(Dataset entries)
-- Opening Marker --
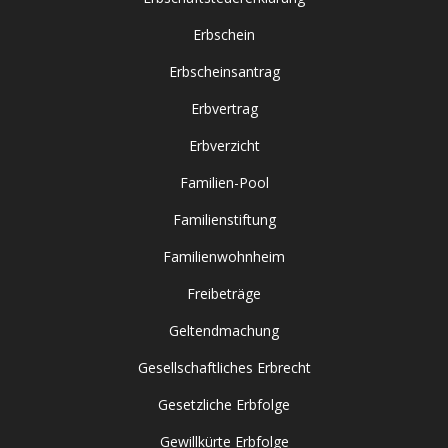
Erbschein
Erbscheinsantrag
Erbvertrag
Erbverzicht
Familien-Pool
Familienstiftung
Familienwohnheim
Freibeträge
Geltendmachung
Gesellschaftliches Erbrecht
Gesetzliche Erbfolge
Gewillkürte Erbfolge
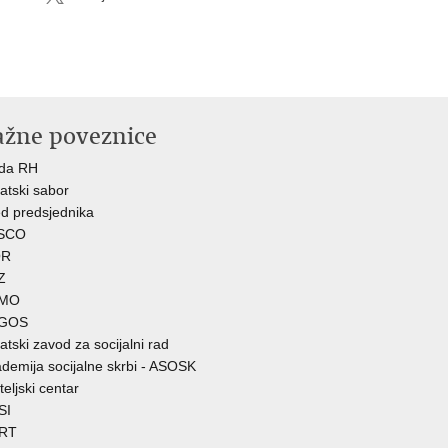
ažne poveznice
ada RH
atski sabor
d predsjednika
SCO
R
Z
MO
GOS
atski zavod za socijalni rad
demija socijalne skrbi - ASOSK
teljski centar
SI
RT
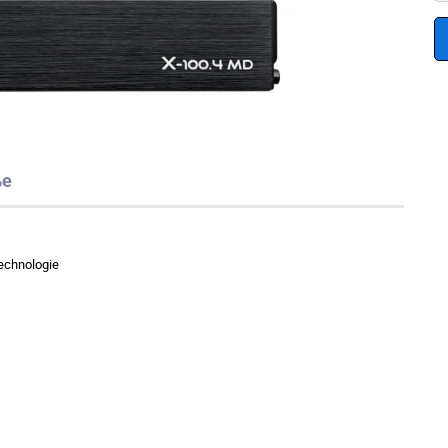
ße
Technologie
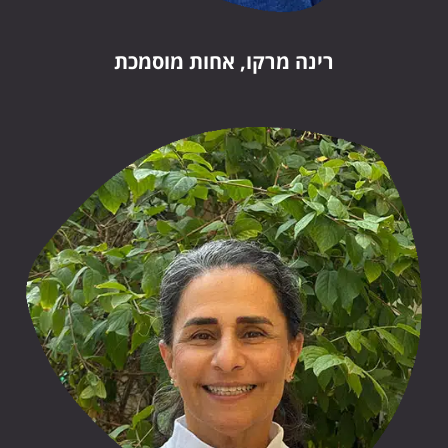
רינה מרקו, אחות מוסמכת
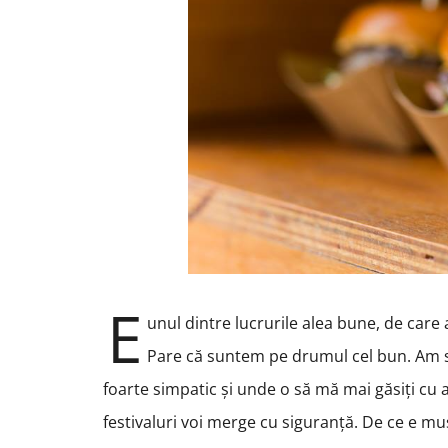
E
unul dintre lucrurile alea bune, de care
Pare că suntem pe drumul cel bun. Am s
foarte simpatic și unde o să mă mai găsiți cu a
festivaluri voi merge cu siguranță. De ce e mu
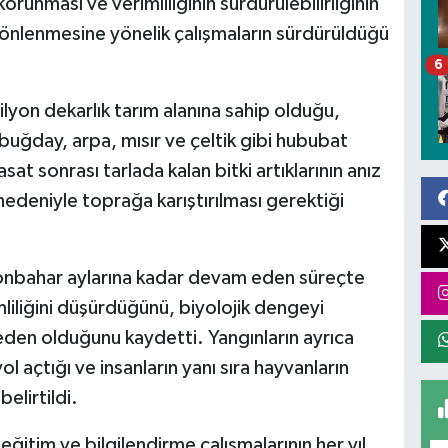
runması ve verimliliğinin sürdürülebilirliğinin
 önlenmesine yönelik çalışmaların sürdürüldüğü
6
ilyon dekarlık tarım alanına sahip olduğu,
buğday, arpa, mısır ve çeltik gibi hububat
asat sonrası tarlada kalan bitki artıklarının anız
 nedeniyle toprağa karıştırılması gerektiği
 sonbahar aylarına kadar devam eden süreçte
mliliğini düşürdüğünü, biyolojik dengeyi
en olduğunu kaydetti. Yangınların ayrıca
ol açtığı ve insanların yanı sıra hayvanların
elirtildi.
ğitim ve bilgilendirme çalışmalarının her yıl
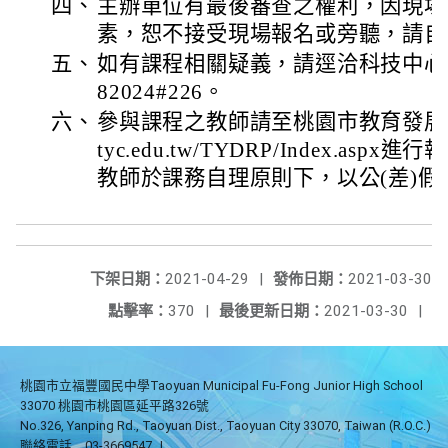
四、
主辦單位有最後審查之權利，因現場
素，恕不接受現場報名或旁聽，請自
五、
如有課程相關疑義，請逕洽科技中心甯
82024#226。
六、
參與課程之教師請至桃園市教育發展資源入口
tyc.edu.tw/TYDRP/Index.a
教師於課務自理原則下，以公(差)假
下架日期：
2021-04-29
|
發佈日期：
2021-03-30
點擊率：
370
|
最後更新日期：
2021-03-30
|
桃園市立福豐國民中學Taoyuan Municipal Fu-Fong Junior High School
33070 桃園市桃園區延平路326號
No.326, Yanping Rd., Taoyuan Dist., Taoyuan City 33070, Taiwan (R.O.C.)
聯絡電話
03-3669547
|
-- Closing Marker --
-- Opening Marker --
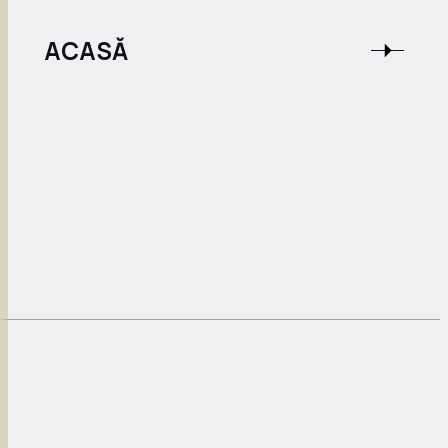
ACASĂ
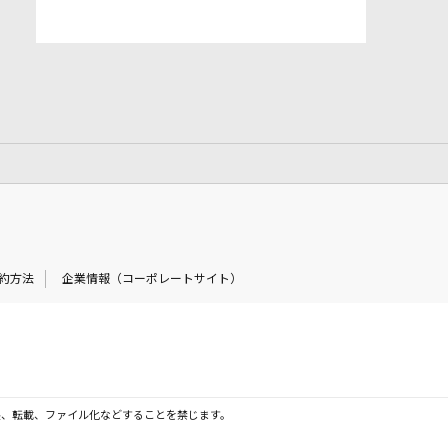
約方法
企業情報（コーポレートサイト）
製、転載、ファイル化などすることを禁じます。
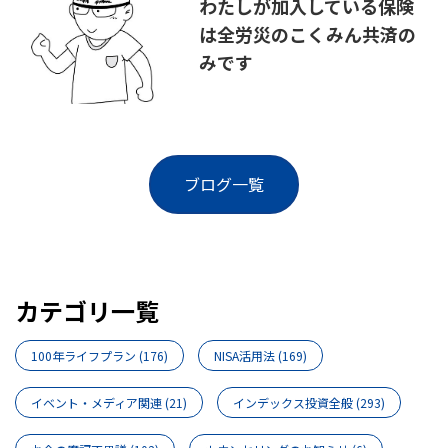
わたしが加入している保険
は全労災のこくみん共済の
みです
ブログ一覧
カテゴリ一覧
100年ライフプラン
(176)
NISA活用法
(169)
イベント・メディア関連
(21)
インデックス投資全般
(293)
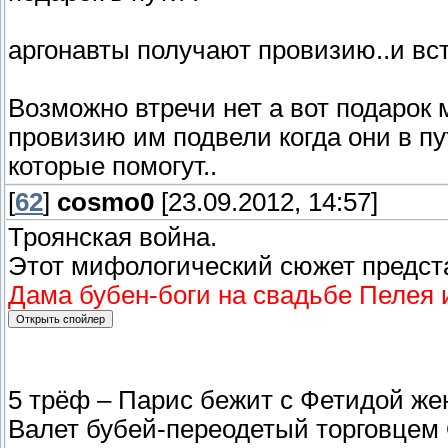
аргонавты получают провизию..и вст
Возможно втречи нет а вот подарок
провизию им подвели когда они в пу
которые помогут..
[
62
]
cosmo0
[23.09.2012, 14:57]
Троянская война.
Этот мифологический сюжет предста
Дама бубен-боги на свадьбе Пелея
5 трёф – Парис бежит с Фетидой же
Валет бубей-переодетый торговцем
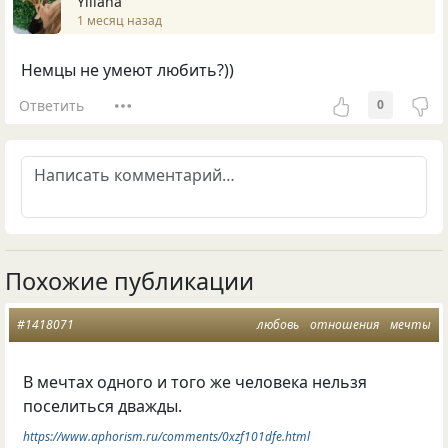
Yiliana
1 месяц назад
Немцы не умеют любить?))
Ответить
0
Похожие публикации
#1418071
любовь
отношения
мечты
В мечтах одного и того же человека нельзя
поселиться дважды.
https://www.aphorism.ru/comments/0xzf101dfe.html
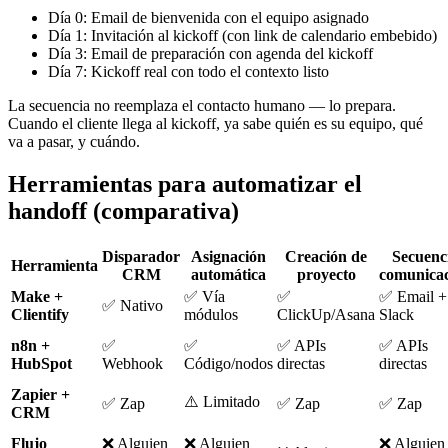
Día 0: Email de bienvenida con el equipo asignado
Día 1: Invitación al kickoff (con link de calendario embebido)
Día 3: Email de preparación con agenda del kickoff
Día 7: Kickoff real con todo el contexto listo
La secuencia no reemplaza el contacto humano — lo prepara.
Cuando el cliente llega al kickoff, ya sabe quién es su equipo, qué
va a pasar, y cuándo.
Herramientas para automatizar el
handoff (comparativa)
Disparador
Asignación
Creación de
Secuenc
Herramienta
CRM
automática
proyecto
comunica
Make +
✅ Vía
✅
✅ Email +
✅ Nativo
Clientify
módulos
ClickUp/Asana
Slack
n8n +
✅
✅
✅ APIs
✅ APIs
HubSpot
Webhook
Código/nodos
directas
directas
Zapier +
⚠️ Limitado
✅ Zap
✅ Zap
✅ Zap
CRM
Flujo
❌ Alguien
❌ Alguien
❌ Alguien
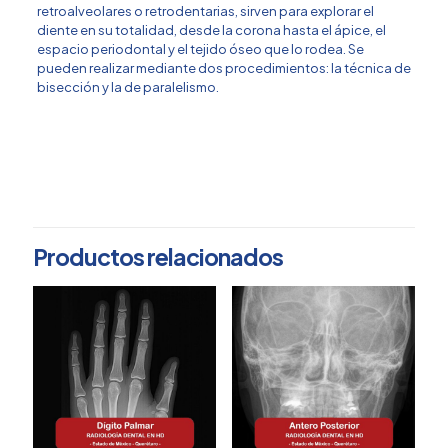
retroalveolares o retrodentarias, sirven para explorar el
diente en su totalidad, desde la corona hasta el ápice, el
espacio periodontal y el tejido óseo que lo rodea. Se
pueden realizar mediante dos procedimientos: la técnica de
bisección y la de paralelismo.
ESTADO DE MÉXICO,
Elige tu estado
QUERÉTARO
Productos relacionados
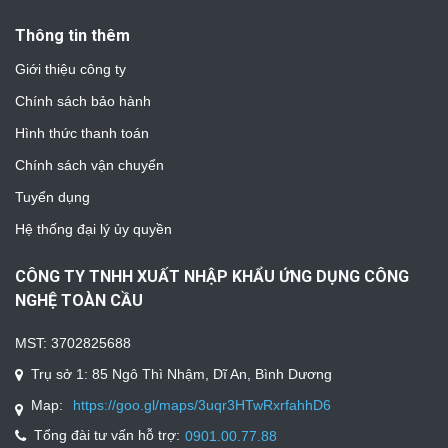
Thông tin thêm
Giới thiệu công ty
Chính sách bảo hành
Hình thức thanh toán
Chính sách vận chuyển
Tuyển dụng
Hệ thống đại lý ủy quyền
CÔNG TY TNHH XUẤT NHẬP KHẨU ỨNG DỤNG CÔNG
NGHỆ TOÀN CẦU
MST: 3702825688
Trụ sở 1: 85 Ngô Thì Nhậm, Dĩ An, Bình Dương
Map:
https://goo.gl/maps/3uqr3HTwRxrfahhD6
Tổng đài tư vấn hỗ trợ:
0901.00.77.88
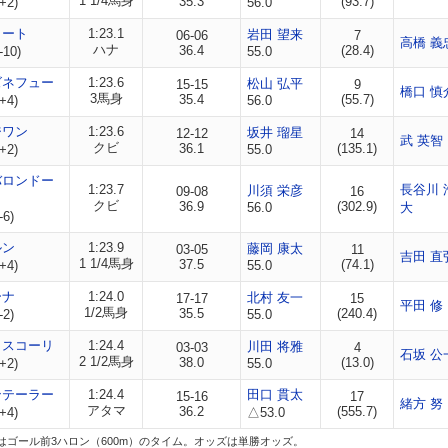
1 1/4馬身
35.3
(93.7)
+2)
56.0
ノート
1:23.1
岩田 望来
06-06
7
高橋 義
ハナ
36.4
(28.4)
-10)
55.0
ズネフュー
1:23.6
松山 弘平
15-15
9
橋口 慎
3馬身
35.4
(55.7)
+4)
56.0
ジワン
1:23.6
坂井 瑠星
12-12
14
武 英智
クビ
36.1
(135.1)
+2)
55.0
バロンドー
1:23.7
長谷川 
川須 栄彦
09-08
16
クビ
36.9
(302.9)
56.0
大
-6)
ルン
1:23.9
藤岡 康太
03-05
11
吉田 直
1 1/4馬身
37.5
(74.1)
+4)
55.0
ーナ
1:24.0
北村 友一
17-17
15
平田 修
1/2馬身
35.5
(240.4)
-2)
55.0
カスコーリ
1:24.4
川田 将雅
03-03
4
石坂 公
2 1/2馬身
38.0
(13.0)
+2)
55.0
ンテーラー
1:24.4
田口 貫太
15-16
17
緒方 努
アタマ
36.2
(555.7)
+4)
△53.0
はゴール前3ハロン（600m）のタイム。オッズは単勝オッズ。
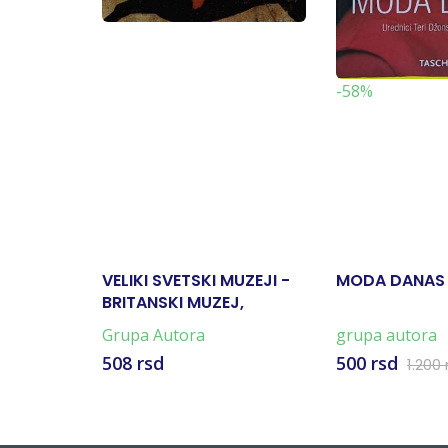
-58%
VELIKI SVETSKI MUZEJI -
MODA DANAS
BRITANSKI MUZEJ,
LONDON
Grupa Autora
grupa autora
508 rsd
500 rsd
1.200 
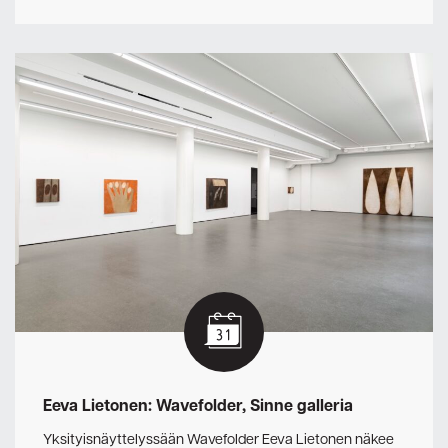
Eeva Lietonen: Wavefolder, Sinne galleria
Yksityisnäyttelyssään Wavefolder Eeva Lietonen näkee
-- Closing Marker --
§ **What the task asks**
Of all the entries above, how many lines contain the string "equipo"? Answer with the number only.

§ **Solution to this problem**
2